Ik heb daar vroeger meermaals gezeten tussen de monniken
Het ontroerde mij toen ik die gebeden meemaakte. Ik heb daar vroeger meermaals gezeten tussen de monniken, met vader abt die de nachtzegen gaf, met de broeder van dienst die de wisselende gebeden voorbad en met de vaste voorzanger die de psalmen inzette. Nu was er een jonge moeder in spijkerbroek en met opgestoken haar die de gebeden leidde, een enthousiast bewegelijke dirigent in T-shirt, die de aanwezigen aanzette tot vierstemmige liederen, en een pianist in korte broek die in de begeleiding van onze herhaalde canons tijdens het nachtgebed improviseerde met een violiste.
De 125 jaar oude gewelven geven ruimte aan nieuwe liederen, nieuwe bewoners en oude psalmen. De gebeden zijn stevig verankerd in de traditie: gezongen psalmen, de hymnes uit het Evangelie van Lukas, het Onze Vader en lezingen uit de Heilige Schrift. Typisch katholieke trekjes van het koorgebed zijn er niet: de heiligen van de dag en Maria werden niet genoemd in de ene week dat ik er was.
Dat was tijdens de vierdaagse Klooster Experience, eind augustus. Honderd jonge mensen logeerden op de kloostercamping en maakten het kloosterlijke leefritme mee. Er was ora et labora (bidden en werken): vier keer per dag ruim een half uur van gebed in de kerk, ’s middags werd er gewerkt in de moestuin of in de keuken. In de ochtend waren er workshops over mystiek, gebed of religieuze kunst. Die workshops werden grotendeels geleid door religieuzen zoals dominicanessen van Neerbosch.
Wat er ook was: stilte. In de gangen van het hoofdgebouw: stilte. Na de schriftlezing: stilte. Een kwartier vóór elk gebedsmoment in de volle kerk: stilte. In de kerk ging geen enkele keer een telefoon af, aan tafel zat niemand op zijn mobieltje te kijken. En dat ging allemaal vanzelf, zonder dat er aansporing nodig was.
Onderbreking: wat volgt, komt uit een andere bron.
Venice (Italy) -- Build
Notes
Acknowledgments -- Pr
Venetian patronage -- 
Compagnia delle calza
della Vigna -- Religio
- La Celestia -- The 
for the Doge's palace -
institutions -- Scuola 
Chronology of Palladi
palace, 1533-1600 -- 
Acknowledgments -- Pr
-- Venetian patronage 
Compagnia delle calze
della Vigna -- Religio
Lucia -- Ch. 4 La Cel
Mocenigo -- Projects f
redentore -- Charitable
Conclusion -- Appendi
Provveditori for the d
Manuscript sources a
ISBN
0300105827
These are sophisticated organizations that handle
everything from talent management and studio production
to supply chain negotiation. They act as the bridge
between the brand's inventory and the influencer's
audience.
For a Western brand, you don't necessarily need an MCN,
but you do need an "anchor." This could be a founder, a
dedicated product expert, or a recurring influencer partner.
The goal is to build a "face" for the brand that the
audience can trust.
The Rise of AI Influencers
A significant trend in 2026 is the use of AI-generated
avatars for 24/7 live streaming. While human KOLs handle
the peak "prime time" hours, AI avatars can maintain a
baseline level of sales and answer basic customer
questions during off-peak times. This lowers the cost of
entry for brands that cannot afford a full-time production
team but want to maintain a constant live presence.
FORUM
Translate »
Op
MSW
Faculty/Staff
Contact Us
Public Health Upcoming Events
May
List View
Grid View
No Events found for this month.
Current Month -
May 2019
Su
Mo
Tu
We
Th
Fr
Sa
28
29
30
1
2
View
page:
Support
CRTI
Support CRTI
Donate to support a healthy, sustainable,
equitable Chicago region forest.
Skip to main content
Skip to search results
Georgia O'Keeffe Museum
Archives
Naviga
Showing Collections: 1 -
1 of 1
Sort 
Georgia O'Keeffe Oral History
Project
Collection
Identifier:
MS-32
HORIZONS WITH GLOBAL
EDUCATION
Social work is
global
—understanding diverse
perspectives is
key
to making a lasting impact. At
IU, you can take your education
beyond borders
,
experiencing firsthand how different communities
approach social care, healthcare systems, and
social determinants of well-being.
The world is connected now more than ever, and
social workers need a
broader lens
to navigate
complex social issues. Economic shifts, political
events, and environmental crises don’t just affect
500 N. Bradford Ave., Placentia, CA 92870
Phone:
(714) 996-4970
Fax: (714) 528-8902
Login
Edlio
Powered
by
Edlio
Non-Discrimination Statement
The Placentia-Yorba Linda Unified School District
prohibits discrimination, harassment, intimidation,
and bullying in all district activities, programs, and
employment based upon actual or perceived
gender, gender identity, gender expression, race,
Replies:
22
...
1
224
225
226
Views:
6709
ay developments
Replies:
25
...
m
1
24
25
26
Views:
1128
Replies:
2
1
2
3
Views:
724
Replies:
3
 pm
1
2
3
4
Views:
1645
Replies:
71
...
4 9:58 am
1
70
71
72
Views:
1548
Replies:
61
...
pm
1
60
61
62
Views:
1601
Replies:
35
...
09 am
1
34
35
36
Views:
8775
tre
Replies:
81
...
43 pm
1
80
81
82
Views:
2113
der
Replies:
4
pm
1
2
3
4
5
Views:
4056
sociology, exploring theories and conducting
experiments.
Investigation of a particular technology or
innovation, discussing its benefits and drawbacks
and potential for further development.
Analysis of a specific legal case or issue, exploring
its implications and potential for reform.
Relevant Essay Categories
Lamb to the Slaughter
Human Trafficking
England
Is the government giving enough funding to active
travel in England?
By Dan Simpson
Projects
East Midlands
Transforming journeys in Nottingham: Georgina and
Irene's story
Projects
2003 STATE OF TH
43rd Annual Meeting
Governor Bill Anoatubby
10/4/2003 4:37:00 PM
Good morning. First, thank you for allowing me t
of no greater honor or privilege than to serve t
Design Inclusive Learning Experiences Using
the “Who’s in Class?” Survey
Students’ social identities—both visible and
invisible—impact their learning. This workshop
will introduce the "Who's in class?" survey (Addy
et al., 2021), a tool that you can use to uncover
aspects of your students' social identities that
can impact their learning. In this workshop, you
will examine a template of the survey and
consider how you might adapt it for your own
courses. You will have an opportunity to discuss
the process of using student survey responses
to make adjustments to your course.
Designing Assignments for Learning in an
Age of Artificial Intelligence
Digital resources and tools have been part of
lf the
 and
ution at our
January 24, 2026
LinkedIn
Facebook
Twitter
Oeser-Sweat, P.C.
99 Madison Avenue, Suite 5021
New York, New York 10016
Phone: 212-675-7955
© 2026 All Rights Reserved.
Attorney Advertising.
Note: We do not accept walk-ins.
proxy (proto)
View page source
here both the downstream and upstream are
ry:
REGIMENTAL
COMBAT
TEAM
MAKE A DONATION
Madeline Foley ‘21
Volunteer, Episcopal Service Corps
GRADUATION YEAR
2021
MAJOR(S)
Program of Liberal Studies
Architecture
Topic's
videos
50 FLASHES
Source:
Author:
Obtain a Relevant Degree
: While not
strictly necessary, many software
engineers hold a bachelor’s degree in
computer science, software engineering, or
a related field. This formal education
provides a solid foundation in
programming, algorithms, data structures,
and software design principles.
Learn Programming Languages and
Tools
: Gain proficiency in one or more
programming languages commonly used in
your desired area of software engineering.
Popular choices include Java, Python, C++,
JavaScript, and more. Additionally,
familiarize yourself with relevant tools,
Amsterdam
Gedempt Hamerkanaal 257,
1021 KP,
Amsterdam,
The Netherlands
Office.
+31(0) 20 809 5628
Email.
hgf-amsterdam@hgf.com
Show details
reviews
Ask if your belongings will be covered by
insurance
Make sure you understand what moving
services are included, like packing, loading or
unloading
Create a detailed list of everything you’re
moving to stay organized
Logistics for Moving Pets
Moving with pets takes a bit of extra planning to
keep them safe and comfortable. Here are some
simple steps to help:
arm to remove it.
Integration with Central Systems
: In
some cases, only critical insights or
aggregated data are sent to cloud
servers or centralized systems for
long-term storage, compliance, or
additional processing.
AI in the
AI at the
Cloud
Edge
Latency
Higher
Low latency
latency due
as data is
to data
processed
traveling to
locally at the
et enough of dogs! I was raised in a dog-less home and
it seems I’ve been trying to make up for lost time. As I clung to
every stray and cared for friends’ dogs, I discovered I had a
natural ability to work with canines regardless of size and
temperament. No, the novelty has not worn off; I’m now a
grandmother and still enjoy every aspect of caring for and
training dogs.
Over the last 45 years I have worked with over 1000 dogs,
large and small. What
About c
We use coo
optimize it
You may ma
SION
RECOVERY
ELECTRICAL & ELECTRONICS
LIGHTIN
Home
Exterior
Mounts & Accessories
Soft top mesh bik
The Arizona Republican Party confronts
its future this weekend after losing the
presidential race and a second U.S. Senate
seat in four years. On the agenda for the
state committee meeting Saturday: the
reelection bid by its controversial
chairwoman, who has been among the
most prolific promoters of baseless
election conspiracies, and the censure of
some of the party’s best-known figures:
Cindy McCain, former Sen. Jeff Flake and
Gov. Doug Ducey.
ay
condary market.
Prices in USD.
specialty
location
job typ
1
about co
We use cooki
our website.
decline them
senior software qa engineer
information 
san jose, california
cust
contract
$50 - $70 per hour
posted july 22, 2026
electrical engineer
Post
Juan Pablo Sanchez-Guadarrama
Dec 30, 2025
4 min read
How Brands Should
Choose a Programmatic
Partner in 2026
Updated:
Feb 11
Wat een goede ervaring.
Het aanbod van deze kloosterexperience heeft stevige, katholieke wortels: het gebouw, het gebedsritme en input in de workshops. De grote meerderheid van de jonge deelnemers kwam uit gereformeerde kerken: vrijgemaakt en christelijk gereformeerd. En dat terwijl hetzelfde weekend in Zeewolde het christelijke jongerenfestival Graceland plaatsvond.
Terug thuis las ik een krant het zoveelste artikel van dit jaar over de herbestemming van een verlaten klooster. Voor klooster Nieuw Sion is herbestemming niet het goede woord. De prachtige gebouwen en tuinen worden gewoon gebruikt waar ze voor bestemd zijn: er is een christelijke gemeenschap, de gemeenschappelijke gebedstijden vormen de belangrijkste activiteit die alles omkadert en de benedictijnse gastvrijheid is terug van nooit weggeweest.